Humidity Can Affect Your Tenants’ Health and Bodies. Here’s How
Even if you’re aware of how indoor humidity affects your building, it’s easy to forget about how it affects the people who work or live there. Both high and low humidity influence the health and comfort of your building’s occupants.
Respiratory Health Issues
When the indoor humidity is higher than 50 percent, dust mites and mold thrive. Dust mites don’t often become airborne, but when they do, they can irritate the airways of people who have allergies and asthma.
Mold is a bigger problem. This fungus produces tiny spores that float in the air. Mold spores not only trigger allergy and asthma symptoms, but also raise the risk of upper respiratory infection in otherwise healthy people.
Low indoor humidity, on the other hand, dries out the mucous membranes in the nose and the airways, which can trigger asthma attacks even when few air contaminants are present. Even occupants without respiratory health concerns can end up with a dry cough.
Dry air also increases the risk of the flu spreading. The flu virus is surrounded by a protective lipid coating that hardens in dry, cold air, meaning the virus survives longer in these conditions. Combine this with the fact that your mucous membranes can’t fend off viruses effectively when they’re dry and irritated, and you have a recipe for sickness.
Skin Health Issues
Just as dry air saps moisture from your airways, it also dries out your skin, eyes, and lips. If the humidity in your building is too low, the occupants are likely to suffer from itchy dry skin, burning dry eyes, and dry, cracked lips. You may have noticed the common “winter itch” yourself. Skin conditions such as eczema or psoriasis also tend to worsen in low humidity.

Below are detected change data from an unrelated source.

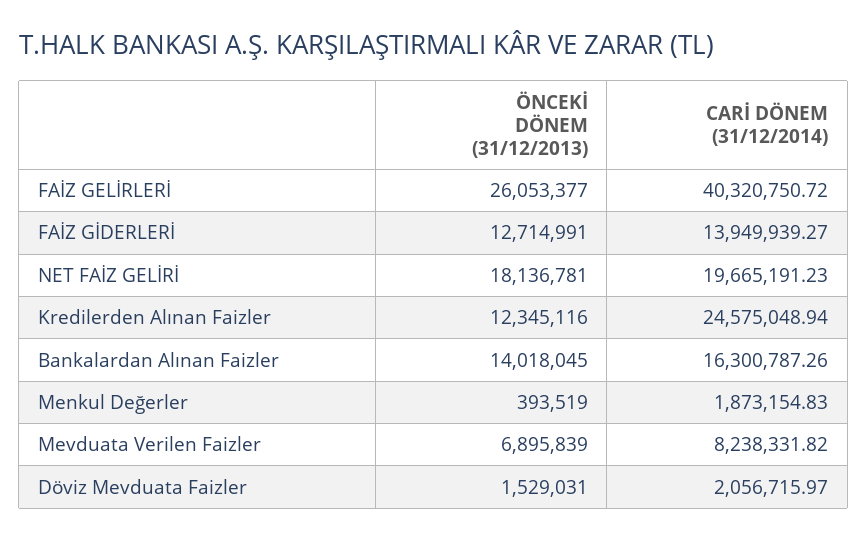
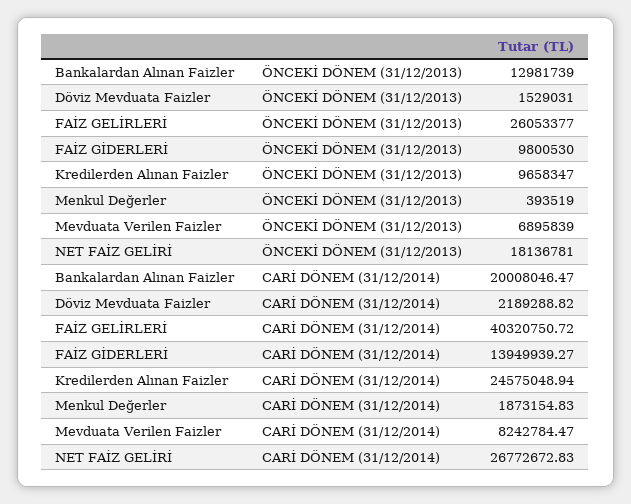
ÖNCEKİ DÖNEM (31/12/2013), FAİZ GİDERLERİ: 12714991 -> 9800530
CARİ DÖNEM (31/12/2014), NET FAİZ GELİRİ: 19665191.23 -> 26772672.83
ÖNCEKİ DÖNEM (31/12/2013), Kredilerden Alınan Faizler: 12345116 -> 9658347
ÖNCEKİ DÖNEM (31/12/2013), Bankalardan Alınan Faizler: 14018045 -> 12981739
CARİ DÖNEM (31/12/2014), Bankalardan Alınan Faizler: 16300787.26 -> 20008046.47
CARİ DÖNEM (31/12/2014), Mevduata Verilen Faizler: 8238331.82 -> 8242784.47
CARİ DÖNEM (31/12/2014), Döviz Mevduata Faizler: 2056715.97 -> 2189288.82

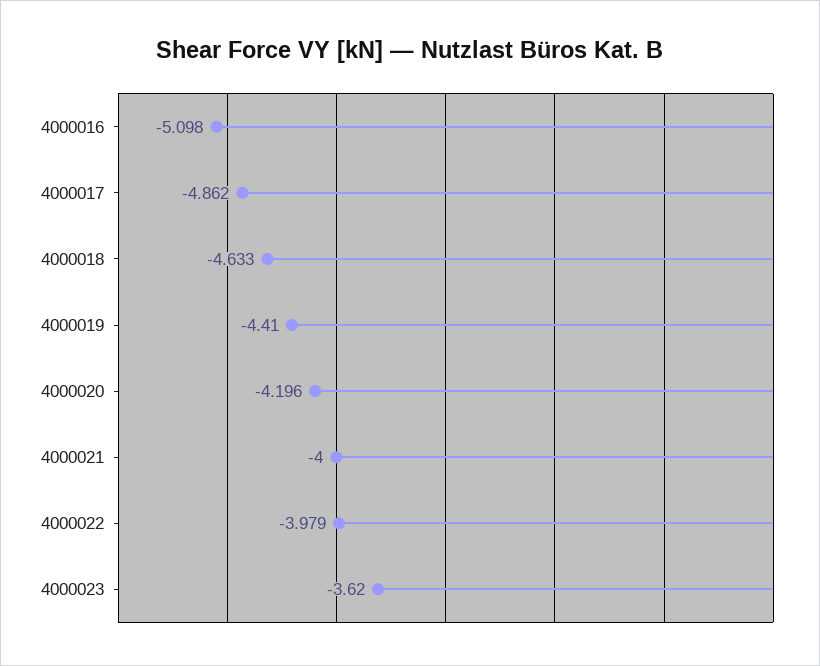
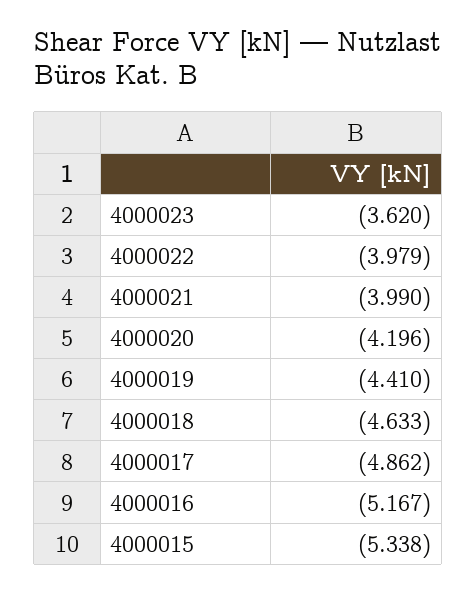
4000016: -5.098 -> -5.167
4000021: -4 -> -3.99
4000015: none -> -5.338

Dry air is especially common in winter when the outdoor humidity is naturally low, so little moisture enters the building, and indoor heating further dries out the air in the building.
While high humidity is more common in summer, it can also happen in winter if the building lacks sufficient ventilation. High humidity doesn’t cause skin problems by itself, but the mold it supports can. In those sensitive to them, mold spores can cause skin rashes.
Reduced Comfort
When your building’s humidity isn’t under control, occupants can feel too hot or cold even when the thermostat temperature suggests they should be comfortable.

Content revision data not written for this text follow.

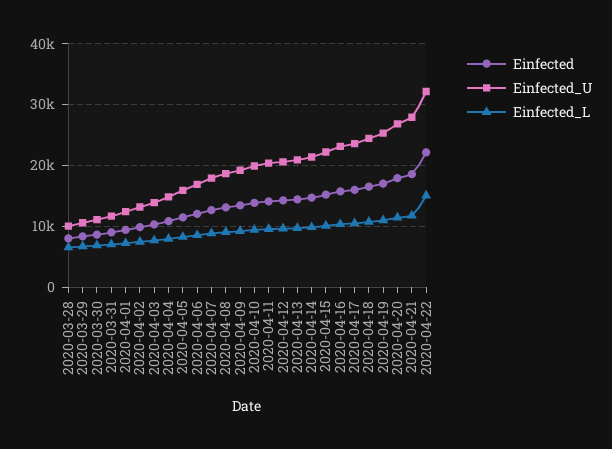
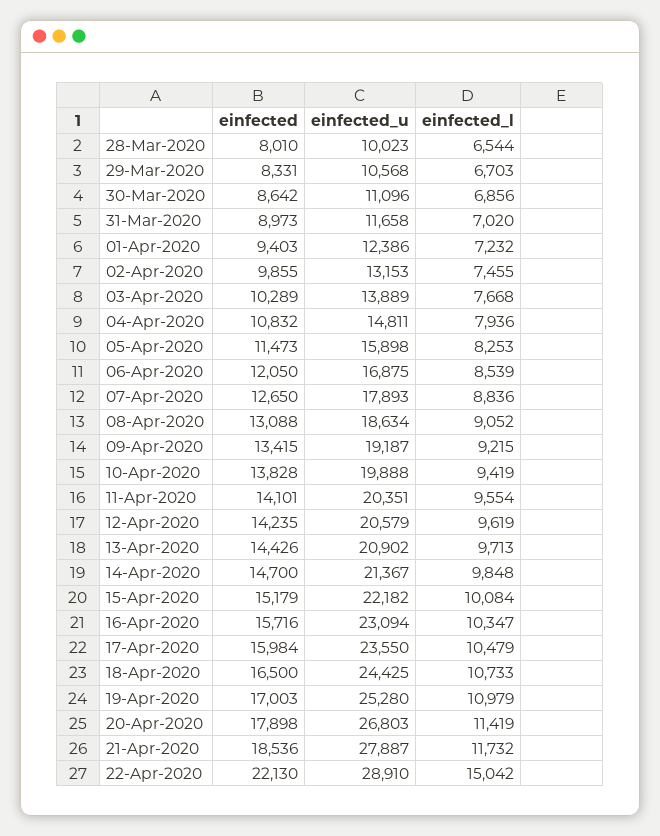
Einfected_U, 2020-04-22: 32000 -> 28910

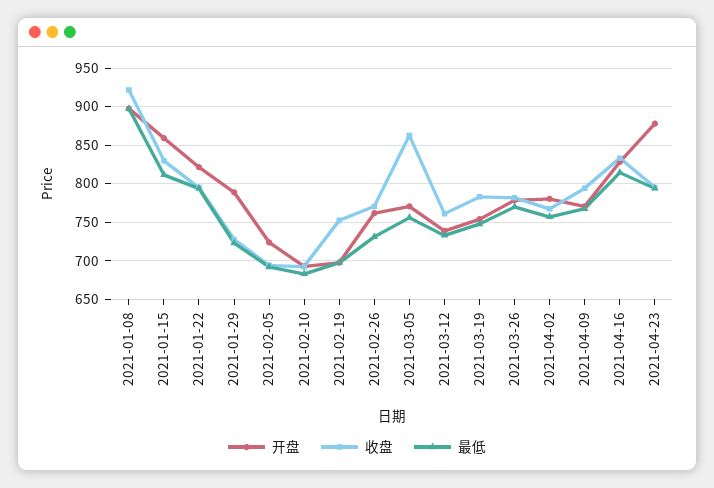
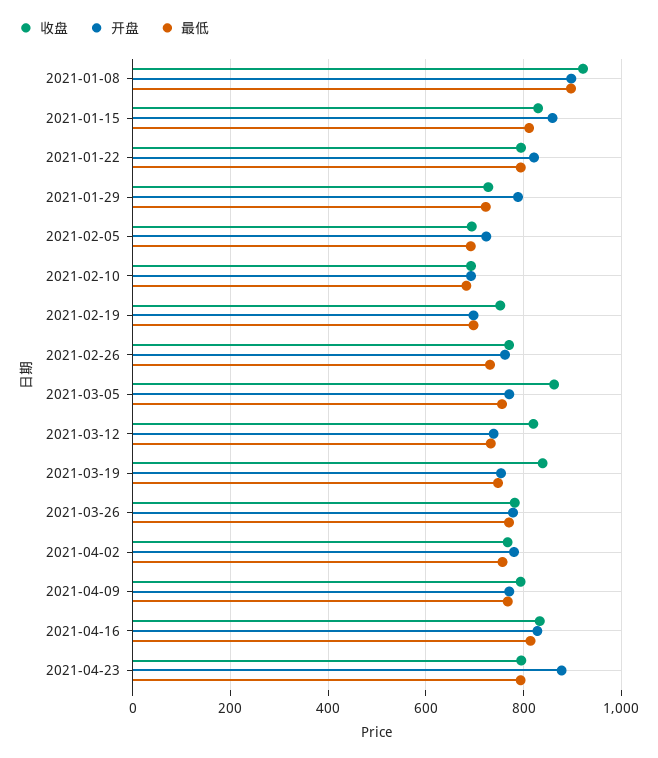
收盘, 2021-03-12: 760 -> 820
收盘, 2021-03-19: 780 -> 840

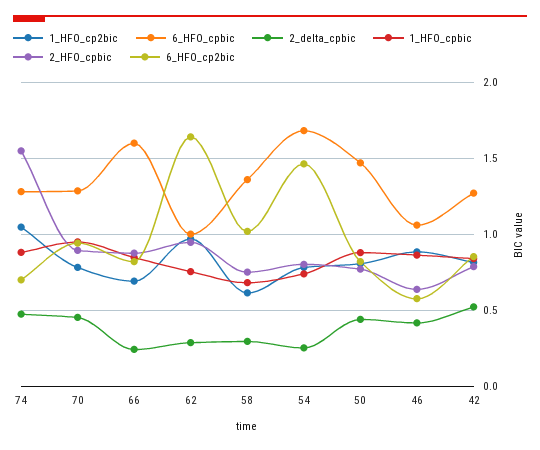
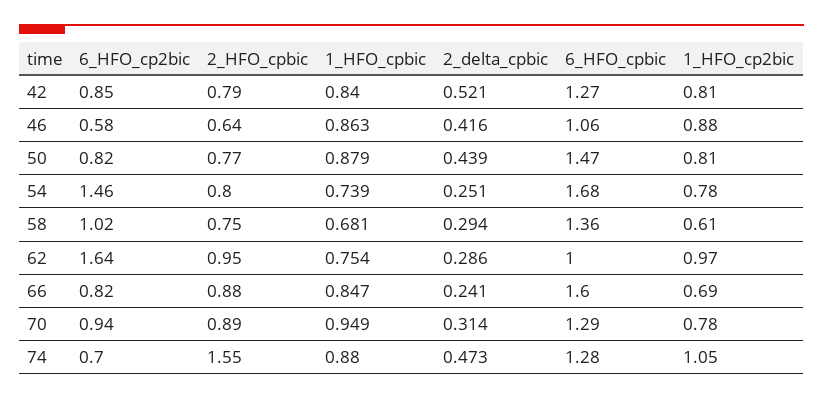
2_delta_cpbic, 70: 0.45 -> 0.314

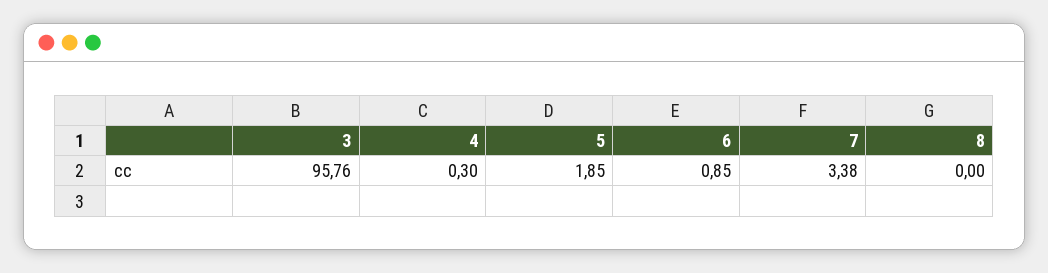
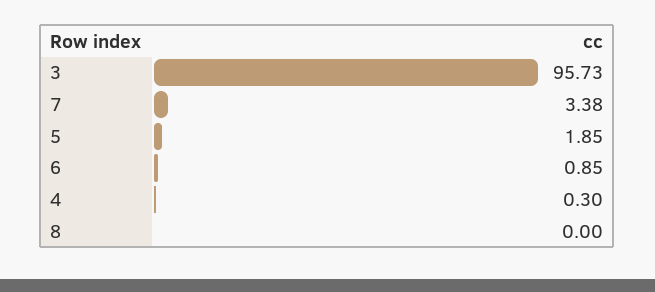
3: 95.76 -> 95.73

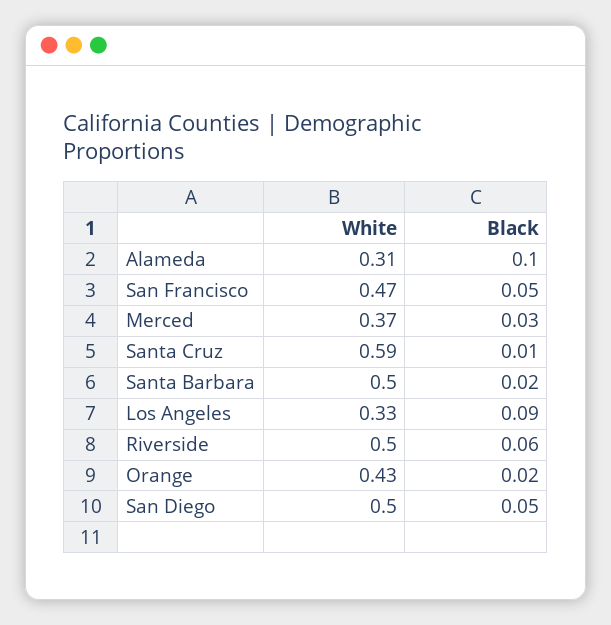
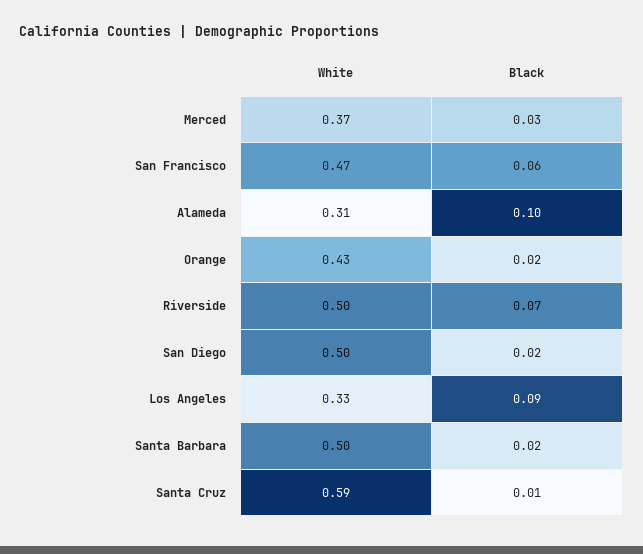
Black, San Francisco: 0.05 -> 0.06
Black, Riverside: 0.06 -> 0.07
Black, San Diego: 0.05 -> 0.02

In hot weather, the body cools itself by producing sweat, which then evaporates, creating a cooling effect. When there’s too much moisture in the air, sweat doesn’t evaporate as readily, leaving you feeling hot and sticky. Fatigue and poor concentration are also common symptoms of excess indoor humidity in the summer.
In winter, high humidity leaves the skin damp, so your building’s occupants will feel clammy and chilly.
Low humidity also causes discomfort in the winter. Dry air makes you feel colder by drawing moisture from your skin, creating an unwanted evaporative cooling effect.
The discomfort caused by humidity problems means more tenants will want to turn up the heat or lower the A/C temperature. That adds to your building’s operating costs and places unnecessary wear on the HVAC equipment, shortening its lifespan.
Whether your building has too much humidity or too little, there are simple, cost-effective ways to solve the problem. Improved ventilation and, if necessary, an in-duct dehumidifier can help with high humidity. For low humidity, an in-duct humidifier is often the most practical solution.